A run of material
((

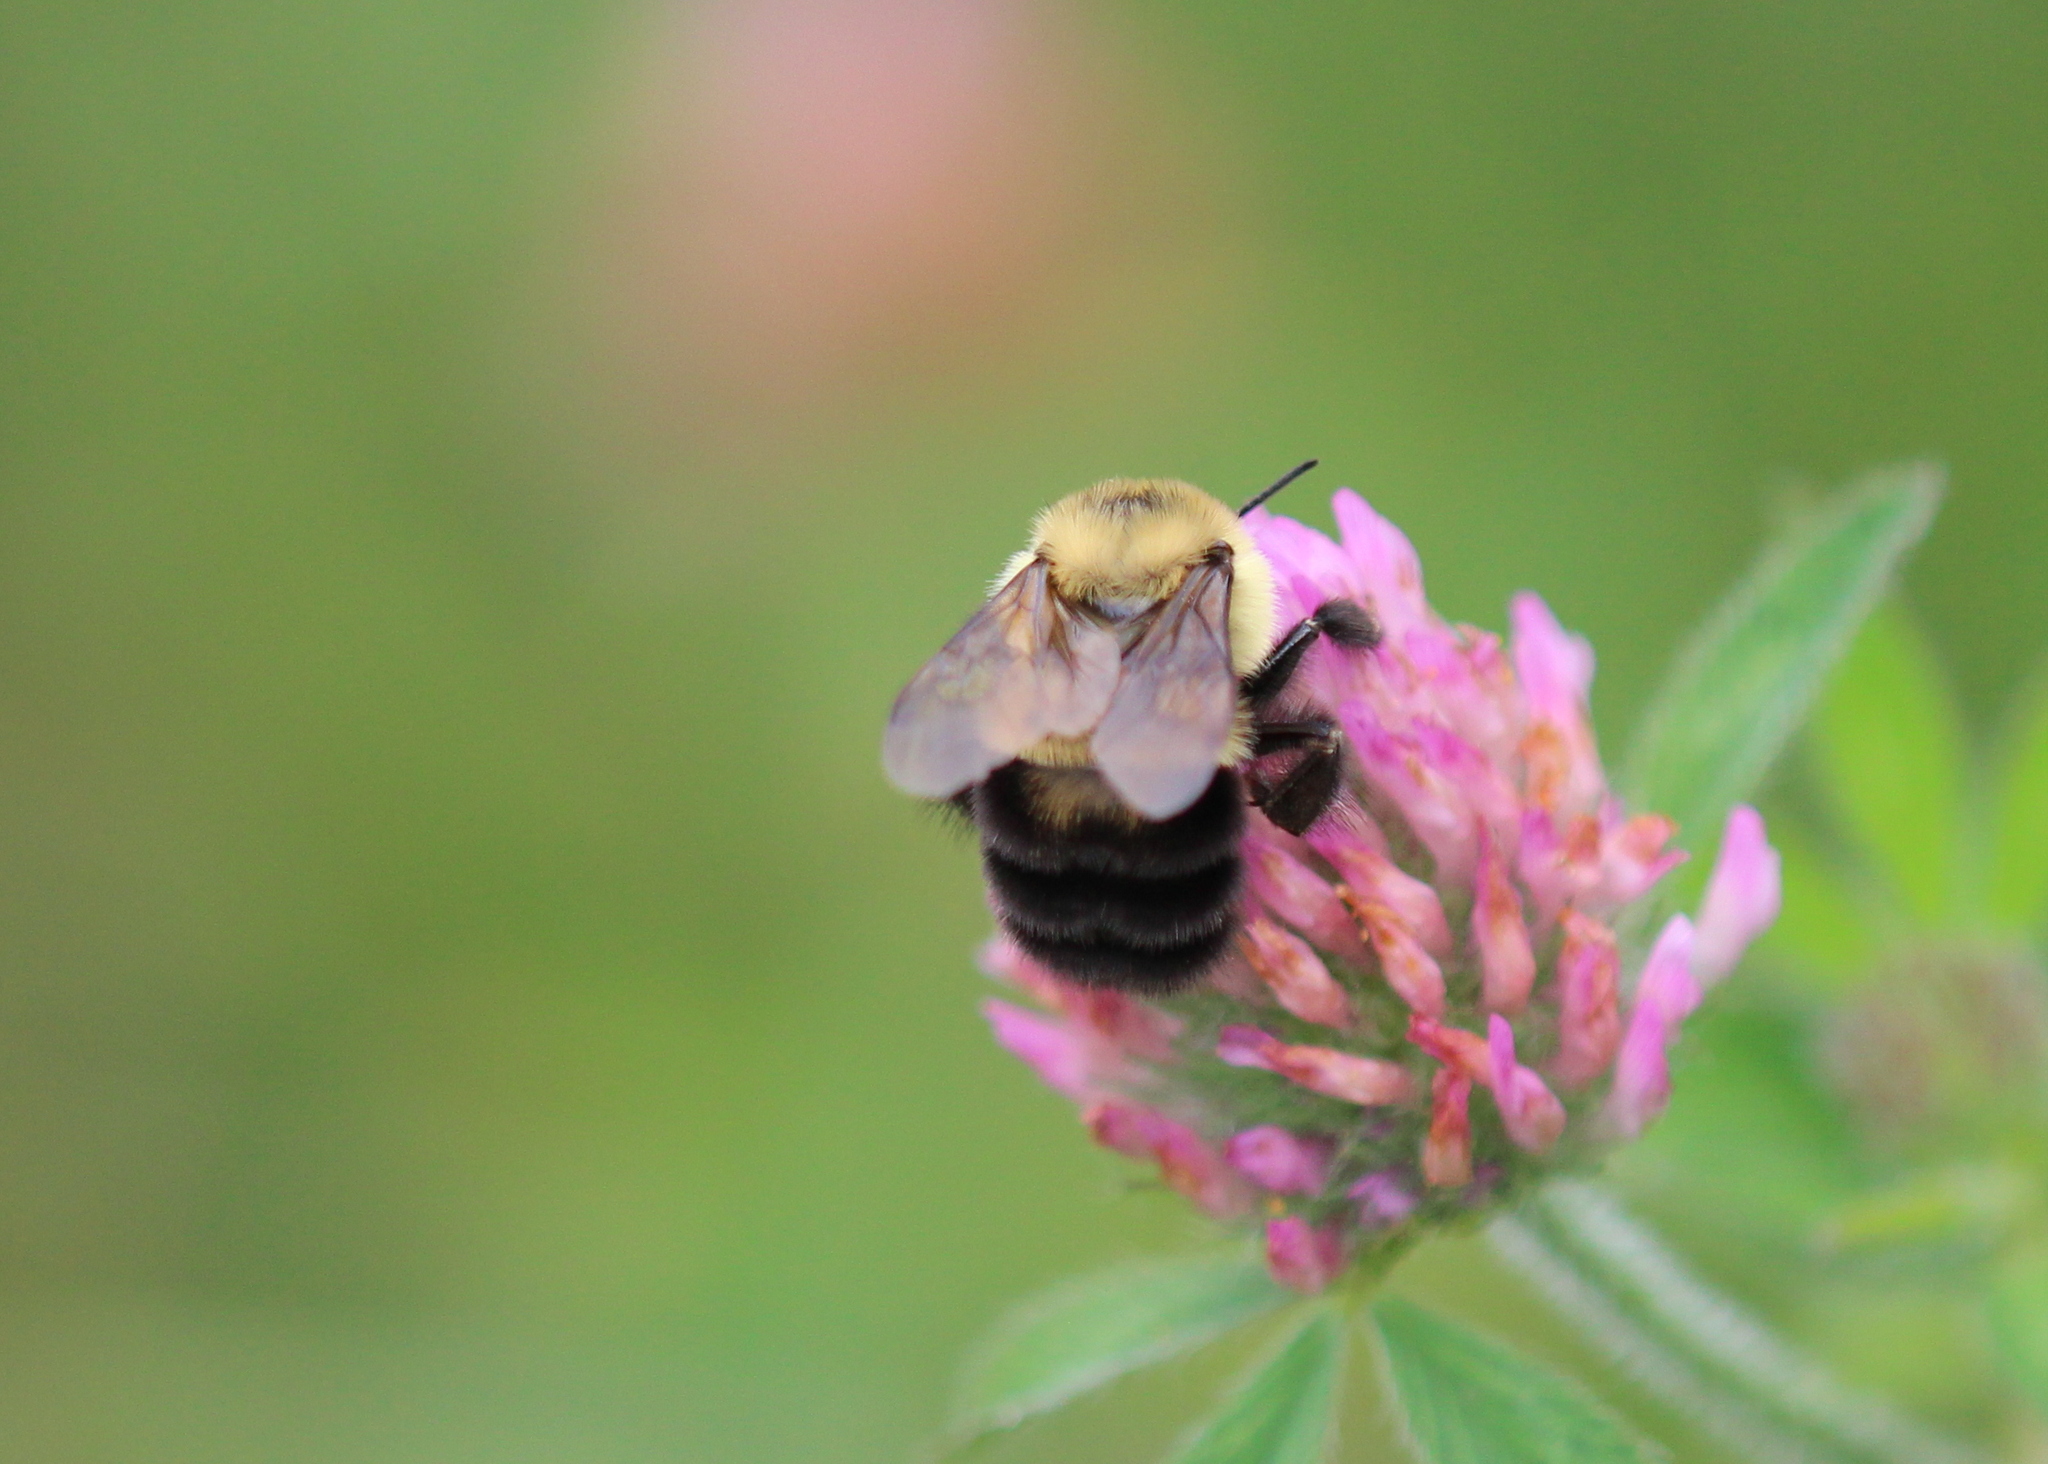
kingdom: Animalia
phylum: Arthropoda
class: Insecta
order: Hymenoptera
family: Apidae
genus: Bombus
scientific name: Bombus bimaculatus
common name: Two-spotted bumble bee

))

● **Exercise**: Return these lines from the material above exactly as they appear, leaving out the pictures.

● **Result of the exercise**:
kingdom: Animalia
phylum: Arthropoda
class: Insecta
order: Hymenoptera
family: Apidae
genus: Bombus
scientific name: Bombus bimaculatus
common name: Two-spotted bumble bee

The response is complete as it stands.